Known in the present state of the art is a construction of a damping device for an automobile safety seat belt. The device consists of a textile band folded into a loop and stitched across with sewing threads. The thus-stitched loop is pressed against one of the textile band ends and a sleeve is fitted onto the loop and the band end. Then one of the band ends is attached to the car body, the other being held to the band of the safety seat belt. Once the load imposed upon the safety seat belt has exceeded the operating threshold of the damping device it starts absorbing energy. As a result, first the sleeve is liable to destruct, then the sewing thread stitches do so in succession.

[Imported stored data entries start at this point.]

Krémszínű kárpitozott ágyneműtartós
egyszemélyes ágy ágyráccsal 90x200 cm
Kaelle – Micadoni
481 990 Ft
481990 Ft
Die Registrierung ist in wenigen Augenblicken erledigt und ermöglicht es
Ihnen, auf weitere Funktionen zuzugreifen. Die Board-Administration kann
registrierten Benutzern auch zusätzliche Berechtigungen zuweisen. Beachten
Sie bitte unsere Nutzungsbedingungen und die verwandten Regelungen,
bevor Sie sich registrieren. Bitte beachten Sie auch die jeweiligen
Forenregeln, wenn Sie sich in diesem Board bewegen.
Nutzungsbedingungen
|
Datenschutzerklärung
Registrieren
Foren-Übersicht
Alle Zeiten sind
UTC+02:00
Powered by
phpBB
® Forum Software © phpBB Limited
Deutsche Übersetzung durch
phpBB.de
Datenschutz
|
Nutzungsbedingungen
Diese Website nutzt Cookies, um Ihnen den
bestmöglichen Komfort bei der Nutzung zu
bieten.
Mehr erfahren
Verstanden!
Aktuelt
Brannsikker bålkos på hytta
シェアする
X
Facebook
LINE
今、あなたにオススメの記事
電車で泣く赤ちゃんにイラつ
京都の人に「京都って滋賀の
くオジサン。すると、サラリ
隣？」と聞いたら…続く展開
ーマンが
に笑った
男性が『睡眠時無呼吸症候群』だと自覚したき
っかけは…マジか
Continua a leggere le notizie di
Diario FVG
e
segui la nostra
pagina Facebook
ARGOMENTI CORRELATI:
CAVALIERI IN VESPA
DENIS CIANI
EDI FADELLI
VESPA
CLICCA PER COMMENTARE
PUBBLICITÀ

It is however too difficult to make packaged damping devices featuring the operating threshold of 1000 kgf and over using the now-adopted technique for joining the textile band of the device. Practice demonstrates that, when using textile bands 30 to 40 mm wide made from yarn having a tensile breaking strength of 65 to 70 gf/tex, it is difficult to produce damping devices having the operating threshold in excess of 200 kgf. In addition, the operating threshold of the device is liable to considerably reduce at a fast-rate loading as compared to the results of static loading. It is also impossible to carry out a reliable nondestructive check for quality of the sewing joint, which affects adversely its reliability.
One more device for damping the impact load in a safety system is known in the art, comprising a support and a flexible untearable band associated with said device, said band incorporating an energy-absorbing means liable to destruct under the load applied. The energy-absorbing device is made as a strap built up of two bands bonded together. One end of the flexible untearable band is associated with the car body, while the other, with the bracket likewise fastened on the car body. The bracket carries also a reel for one of the ends of the safety seat belt band to hold and wind up. In the case of an abrupt loading of the safety seat belt the reel, provided with special retainers, wedges up the band, thus preventing it from unreeling. Once a preset load is attained the bracket along with the reel is detached from the car body, whereupon the strap of the flexible band of the device for damping impact load starts taking up load. As a result, the strap begins separating into two portions at a preset load and thus absorbing surplus kinetic energy.
However, the known damping discussed hereinbefore likewise offers no possibility of carrying out a nondestructive reliable check for quality of bonded joints, especially after operation under different atmospheric conditions, which affects adversely the reliability of the device.